- **GOAL OF THE EXERCISE**: Repeat every entry word for word, skipping the pictures.
------ GIVEN DATA
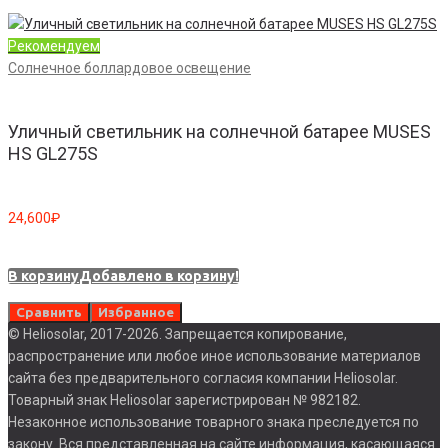
Рекомендуем
Солнечное боллардовое освещение
Уличный светильник на солнечной батарее MUSES
HS GL275S
24,600
₽
В корзину
Добавлено в корзину!
Сравнить
Избранное
© Heliosolar, 2017-2026. Запрещается копирование,
распространение или любое иное использование материалов
сайта без предварительного согласия компании Heliosolar.
Товарный знак Heliosolar зарегистрирован № 982182.
Незаконное использование товарного знака преследуется по
закону. Вся представленная на сайте информация, касающаяся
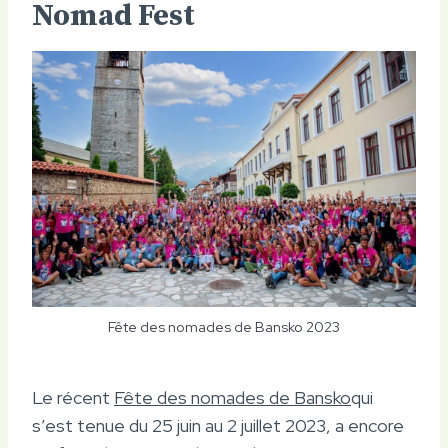
Nomad Fest
Fête des nomades de Bansko 2023
Le récent
Fête des nomades de Bansko
qui
s’est tenue du 25 juin au 2 juillet 2023, a encore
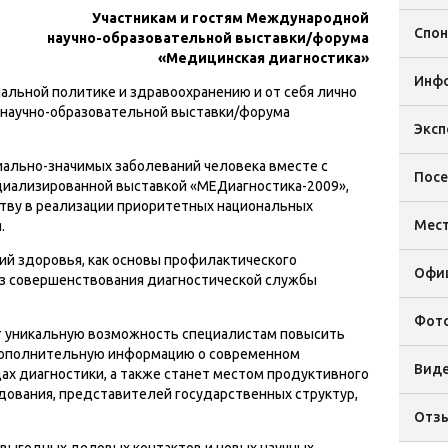
Участникам и гостям Международной
Спо
научно-образовательной выставки/форума
«Медицинская диагностика»
Инф
альной политике и здравоохранению и от себя лично
научно-образовательной выставки/форума
Эксп
ально-значимых заболеваний человека вместе с
Пос
циализированной выставкой «МЕДиагностика-2009»,
тву в реализации приоритетных национальных
Мест
.
ий здоровья, как основы профилактического
Офи
ез совершенствования диагностической службы
Фот
т уникальную возможность специалистам повысить
дополнительную информацию о современном
Виде
ах диагностики, а также станет местом продуктивного
ования, представителей государственных структур,
Отз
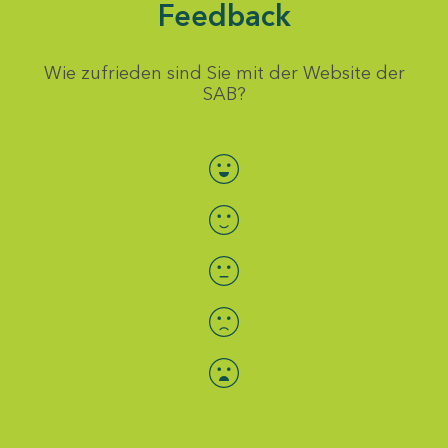
Feedback
Wie zufrieden sind Sie mit der Website der
SAB?
Bewertung auswählen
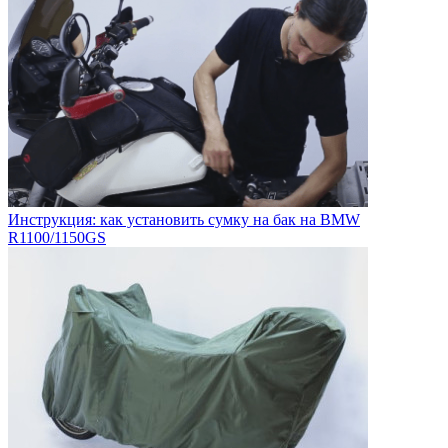
Инструкция: как установить сумку на бак на BMW
R1100/1150GS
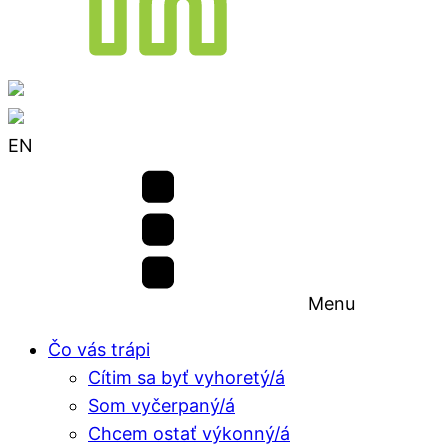
EN
Menu
Čo vás trápi
Cítim sa byť vyhoretý/á
Som vyčerpaný/á
Chcem ostať výkonný/á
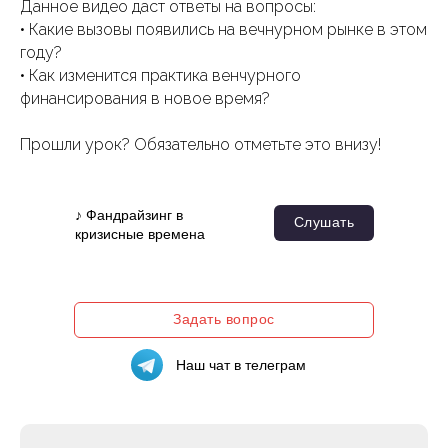
Данное видео даст ответы на вопросы:
• Какие вызовы появились на вечнурном рынке в этом
году?
• Как изменится практика венчурного
финансирования в новое время?
Прошли урок? Обязательно отметьте это внизу!
♪ Фандрайзинг в
Слушать
кризисные времена
Задать вопрос
Наш чат в телеграм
------------
- **RESPONSE**:
Рекомендуем
Солнечное боллардовое освещение
Уличный светильник на солнечной батарее MUSES
HS GL275S
24,600
₽
В корзину
Добавлено в корзину!
Сравнить
Избранное
© Heliosolar, 2017-2026. Запрещается копирование,
распространение или любое иное использование материалов
сайта без предварительного согласия компании Heliosolar.
Товарный знак Heliosolar зарегистрирован № 982182.
Незаконное использование товарного знака преследуется по
закону. Вся представленная на сайте информация, касающаяся
Nomad Fest
Fête des nomades de Bansko 2023
Le récent
Fête des nomades de Bansko
qui
s’est tenue du 25 juin au 2 juillet 2023, a encore
Участникам и гостям Международной
Спо
научно-образовательной выставки/форума
«Медицинская диагностика»
Инф
альной политике и здравоохранению и от себя лично
научно-образовательной выставки/форума
Эксп
ально-значимых заболеваний человека вместе с
Пос
циализированной выставкой «МЕДиагностика-2009»,
тву в реализации приоритетных национальных
Мест
.
ий здоровья, как основы профилактического
Офи
ез совершенствования диагностической службы
Фот
т уникальную возможность специалистам повысить
дополнительную информацию о современном
Виде
ах диагностики, а также станет местом продуктивного
ования, представителей государственных структур,
Отз
Feedback
Wie zufrieden sind Sie mit der Website der
SAB?
Bewertung auswählen
Инструкция: как установить сумку на бак на BMW
R1100/1150GS
EN
Menu
Čo vás trápi
Cítim sa byť vyhoretý/á
Som vyčerpaný/á
Chcem ostať výkonný/á
Данное видео даст ответы на вопросы:
• Какие вызовы появились на вечнурном рынке в этом
году?
• Как изменится практика венчурного
финансирования в новое время?
Прошли урок? Обязательно отметьте это внизу!
♪ Фандрайзинг в
Слушать
кризисные времена
Задать вопрос
Наш чат в телеграм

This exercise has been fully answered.